Blane Gaison

No. 34
- Position: Defensive back

Personal information
- Born: May 13, 1958 (age 67) Kaneohe, Hawaii, U.S.
- Listed height: 6 ft 1 in (1.85 m)
- Listed weight: 185 lb (84 kg)

Career information
- High school: Kamehameha Schools (Honolulu, Hawaii)
- College: Hawaii
- NFL draft: 1981: undrafted

Career history

Playing
- Atlanta Falcons (1981–1985);

Coaching
- Kamehameha–Kapalama (1989–1996) Head coach;

Operations
- Kamehameha–Kapalama (1989–1996) Associate athletics director; Kamehameha–Kapalama (1996–2012) Co-athletic director; Kamehameha Schools Maui (2012–2016) Athletic director; Interscholastic League of Honolulu (2015–present) Executive director;

Awards and highlights
- Hula Bowl MVP (1981);

Career NFL statistics
- Interceptions: 2
- Fumble recoveries: 3
- Touchdowns: 1
- Stats at Pro Football Reference

= Blane Gaison =

American football player (born 1958)

Blane Keith Gaison (born May 13, 1958) is an American former professional football player who was a defensive back for the Atlanta Falcons in the National Football League (NFL) from 1981 to 1985. He played college football for the Hawaii Rainbow Warriors. He played in the NFL at both the safety and cornerback positions.

==Early life==
Gaison was raised in Kaneohe, Hawaii on the windward side of Oahu. He attended the Kamehameha Schools in Honolulu, Hawaii and is a 1976 graduate. At Kamehameha, he was an All-State quarterback leading the Warrior football team to consecutive state titles in 1974 and 1975 also known as the Oahu Prep Bowl and Interscholastic League of Honolulu championship games.

==University of Hawaii==
Blane Gaison played college football at University of Hawaiʻi at Mānoa from 1976 to 1980, starting at quarterback and defensive back. He was the University of Hawaii's Most Valuable Player in 1979 and 1980 and was included on the University of Hawaii Centurion's list with the description, "Steering the defense from his safety position, Gaison was a coach on the field. Number 11's intelligence and versatility provided Rainbow Warriors fans with some of their greatest memories. He received All America, All Western Athletic Conference and Academic All Western Athletic Conference honors in 1979 and 1980. Gaison was also recognized with Most Valuable Player honors at the 1981 Hula Bowl along with Kenny Easley. He was inducted into the University of Hawaii's Circle of Honor in 1999.

==Professional career==
In the 1981 NFL draft, Gaison was picked by the Atlanta Falcons where he played in the defensive secondary as a safety and cornerback. He became close friends with teammates Steve Bartkowski, Bob Glazebrook, Billy "White Shoes" Johnson, and June Jones.

==Career in education==
Gaison's Bachelor's degree is in Pre-Law with a minor in Secondary Education. Gaison is a recipient of the National Federation of High Schools (NFHS) Citation Award as well as the National Interscholastic Athletic Administrators Association (NIAAA) Distinguished Service Award for his contribution and services to high school athletics on the state, local and national levels.

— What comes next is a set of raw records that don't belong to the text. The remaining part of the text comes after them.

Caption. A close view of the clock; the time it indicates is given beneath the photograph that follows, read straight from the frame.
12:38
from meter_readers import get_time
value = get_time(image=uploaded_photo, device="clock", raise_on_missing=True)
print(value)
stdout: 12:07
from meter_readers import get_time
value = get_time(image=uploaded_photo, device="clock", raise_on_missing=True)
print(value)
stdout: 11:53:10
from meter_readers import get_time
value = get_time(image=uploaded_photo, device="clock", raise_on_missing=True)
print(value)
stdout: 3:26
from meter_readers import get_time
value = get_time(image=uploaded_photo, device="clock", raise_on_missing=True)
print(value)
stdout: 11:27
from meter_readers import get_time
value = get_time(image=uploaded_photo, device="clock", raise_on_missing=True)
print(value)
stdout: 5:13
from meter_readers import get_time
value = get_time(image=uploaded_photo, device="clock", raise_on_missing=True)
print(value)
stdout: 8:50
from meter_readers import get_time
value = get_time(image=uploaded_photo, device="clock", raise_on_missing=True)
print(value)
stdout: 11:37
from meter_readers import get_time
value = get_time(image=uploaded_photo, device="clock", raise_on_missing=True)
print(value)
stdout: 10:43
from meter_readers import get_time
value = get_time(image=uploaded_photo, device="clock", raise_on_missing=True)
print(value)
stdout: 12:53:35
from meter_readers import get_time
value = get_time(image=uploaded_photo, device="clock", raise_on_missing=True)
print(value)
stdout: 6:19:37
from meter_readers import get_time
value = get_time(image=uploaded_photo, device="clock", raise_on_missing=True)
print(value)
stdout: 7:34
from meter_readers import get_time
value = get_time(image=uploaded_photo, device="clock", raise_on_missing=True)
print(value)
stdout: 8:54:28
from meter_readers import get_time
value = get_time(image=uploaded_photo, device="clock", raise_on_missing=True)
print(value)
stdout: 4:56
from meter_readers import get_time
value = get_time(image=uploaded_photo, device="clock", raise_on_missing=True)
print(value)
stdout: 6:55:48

== Administrative career ==
After his retirement from professional football, Gaison was named the head football coach and associate athletics director at his alma mater Kamehameha Schools–Kapalama in 1989 and served as the football coach until 1996 when he was promoted to co-athletic director. He served in this role for 16 years before being named the sole athletic director at Kamehameha Schools' Maui campus in 2012. He was named the executive director of the Interscholastic League of Honolulu in 2015.

==Family==
Blane Gaison is married to Donnalei, and the couple have four children: Pilialoha, Kapulani, Iokepa and Kona.